After my breakfast of ham, eggs and toast, I had hoped to endear myself to the cook, and had brought my dirty dishes back to the galley but missed him there. Despondent, I retraced my steps to make the harrowing journey back along the length of the ship to my room.
But, I paused by the bottom of the stairs that descended from the main deck when I overheard voices through the opening above me.
“Saw it, he did,” one gruff voice had said in English. “Atop the foremast.”
“I know Omar said ‘flames,’ but he’s addled from a life of drink,” another voice answered. “I says Elmo’s sparks is all.”
“I says, it’s that Gypsy devil we have aboard,” the first voice warned. “You smelled what’s coming from the porthole and around his door?”
“No! Cause I ain’t a snoop,” the second voice declared. “Nor have I time to be hanging my nose over the side of the ship.”
“We was painting the rail, and a few of us fellas smelled it was like an open grave—by his door too. Nothing but trouble to come from this. The young Englishman says it too...” the first said, then added, ominously. “I tell you, we can’t stand for it.”
I hurried back to my room and quickly checked on the urn before pouring a small portion of the remaining pig’s blood through the vent. Indeed, I must have grown used to the smell creeping past the metal dampers, for it seemed the open porthole had not removed all evidence of its internal actions.
My attempt to stifle it with the peppermint-scented linen was not enou
gh. On a clear, still day, undoubtedly, the smell of the grave might have traced up the side of the ship or leaked out under my door. Was it leaving some scent upon my clothing, too?

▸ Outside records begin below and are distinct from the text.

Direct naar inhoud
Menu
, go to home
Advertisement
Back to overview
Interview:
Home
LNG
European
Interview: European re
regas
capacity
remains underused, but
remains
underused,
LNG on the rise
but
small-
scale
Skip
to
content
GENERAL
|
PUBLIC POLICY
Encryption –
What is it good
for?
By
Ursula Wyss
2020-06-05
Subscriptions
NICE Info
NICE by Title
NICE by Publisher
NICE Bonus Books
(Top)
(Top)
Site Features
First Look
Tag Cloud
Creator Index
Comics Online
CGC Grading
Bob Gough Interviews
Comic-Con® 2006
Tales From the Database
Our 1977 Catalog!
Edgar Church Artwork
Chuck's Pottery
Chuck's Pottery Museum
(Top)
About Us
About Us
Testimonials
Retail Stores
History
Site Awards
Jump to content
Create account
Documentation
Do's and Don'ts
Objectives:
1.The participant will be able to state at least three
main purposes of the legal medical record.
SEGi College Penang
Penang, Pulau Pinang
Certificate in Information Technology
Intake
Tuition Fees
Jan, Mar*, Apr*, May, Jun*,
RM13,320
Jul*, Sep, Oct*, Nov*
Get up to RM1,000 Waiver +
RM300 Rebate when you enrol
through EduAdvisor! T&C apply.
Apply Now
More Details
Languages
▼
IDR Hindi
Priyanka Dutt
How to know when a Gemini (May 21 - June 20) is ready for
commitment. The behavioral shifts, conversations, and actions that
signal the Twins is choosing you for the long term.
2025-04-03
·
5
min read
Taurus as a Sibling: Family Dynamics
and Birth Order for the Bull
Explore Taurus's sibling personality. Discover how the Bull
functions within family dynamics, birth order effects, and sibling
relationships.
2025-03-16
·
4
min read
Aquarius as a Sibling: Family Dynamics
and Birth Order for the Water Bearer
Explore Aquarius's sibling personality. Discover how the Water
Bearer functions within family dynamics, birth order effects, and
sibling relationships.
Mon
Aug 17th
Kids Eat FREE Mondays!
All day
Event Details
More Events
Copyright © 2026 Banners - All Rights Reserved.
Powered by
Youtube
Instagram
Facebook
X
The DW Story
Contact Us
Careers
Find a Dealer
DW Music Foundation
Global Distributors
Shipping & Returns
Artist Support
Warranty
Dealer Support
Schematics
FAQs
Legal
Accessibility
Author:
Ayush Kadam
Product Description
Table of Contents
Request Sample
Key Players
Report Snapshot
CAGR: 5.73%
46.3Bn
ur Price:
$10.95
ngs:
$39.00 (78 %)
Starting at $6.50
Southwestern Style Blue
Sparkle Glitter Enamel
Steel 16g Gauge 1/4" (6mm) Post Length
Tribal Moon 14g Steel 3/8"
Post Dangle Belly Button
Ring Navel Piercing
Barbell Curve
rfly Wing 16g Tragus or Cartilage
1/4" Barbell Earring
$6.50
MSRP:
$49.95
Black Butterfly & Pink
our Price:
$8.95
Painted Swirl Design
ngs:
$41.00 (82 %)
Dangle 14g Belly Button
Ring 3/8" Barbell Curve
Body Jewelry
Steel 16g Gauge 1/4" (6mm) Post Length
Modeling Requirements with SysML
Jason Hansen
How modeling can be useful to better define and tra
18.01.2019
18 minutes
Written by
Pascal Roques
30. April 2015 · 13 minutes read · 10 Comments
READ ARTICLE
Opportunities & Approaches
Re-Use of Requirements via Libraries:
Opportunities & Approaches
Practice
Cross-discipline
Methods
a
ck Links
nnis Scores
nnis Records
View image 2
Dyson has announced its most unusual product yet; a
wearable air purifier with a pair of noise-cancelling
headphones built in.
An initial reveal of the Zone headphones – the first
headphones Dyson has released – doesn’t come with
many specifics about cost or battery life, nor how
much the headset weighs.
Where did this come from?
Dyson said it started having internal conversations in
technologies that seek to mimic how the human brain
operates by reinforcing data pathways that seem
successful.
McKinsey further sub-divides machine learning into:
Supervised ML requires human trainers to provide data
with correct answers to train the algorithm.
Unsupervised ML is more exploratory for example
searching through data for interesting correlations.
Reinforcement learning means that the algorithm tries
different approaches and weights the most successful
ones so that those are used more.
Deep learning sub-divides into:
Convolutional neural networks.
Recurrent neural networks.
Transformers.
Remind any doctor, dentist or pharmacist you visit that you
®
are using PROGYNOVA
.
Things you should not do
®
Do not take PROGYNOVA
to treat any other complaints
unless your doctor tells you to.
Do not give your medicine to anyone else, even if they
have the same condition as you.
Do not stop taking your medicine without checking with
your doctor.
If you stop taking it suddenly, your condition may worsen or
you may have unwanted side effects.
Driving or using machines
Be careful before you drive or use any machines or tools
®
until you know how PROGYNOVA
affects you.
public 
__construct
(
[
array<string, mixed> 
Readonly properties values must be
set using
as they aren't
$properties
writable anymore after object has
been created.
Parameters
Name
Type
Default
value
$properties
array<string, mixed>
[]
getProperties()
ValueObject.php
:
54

1st December, 1893. I have run out of pig’s blood and had to use my own. There was but one way to remedy this situation, but remedy it, I must—regardless of the trouble that was brewing. My hand was still throbbing where I had opened the flesh with my churi blade to allow some drops to fall through the vent and into the urn.
I feared that some of the more exotic men in the crew had become suspicious of me. Perhaps the odor from the urn had brought this upon us and I had heard that dark-skinned men of the southern seas, as some of the crewmen were, are sensitive to the spiritual world, and were highly superstitious, and quick to judge, especially when such perceptions were shaded by the tenets of the Christian Church.
I was preparing to return my luncheon dishes to the cook, thinking that if he were alone I might discuss my need for a supply of blood, when I discovered a crudely fashioned cross made of kindling wood and twine set before my door. A half-circle formed of fine white sand or ash, sea shells and a severed chicken’s foot had been drawn on the floor around it.
Every time I had been away from my room previously, I had found it locked and its contents unmolested when I returned, but I now felt that would not long be the case if someone feared me enough to have performed a primitive rite before my very cabin door.
It may be too late already, but I must take steps to see that these superstitions do not grow into something lethal and so I will try to speak to the captain.
But when is it safe to leave my room?
3rd December, 1893 A storm from the north had been chasing us since we found it waiting at sunrise. Outside my porthole the ocean was iron gray and only distinguishable from the sky by its wind-lashed surface that was torn by high waves and flecked with streaks of foam.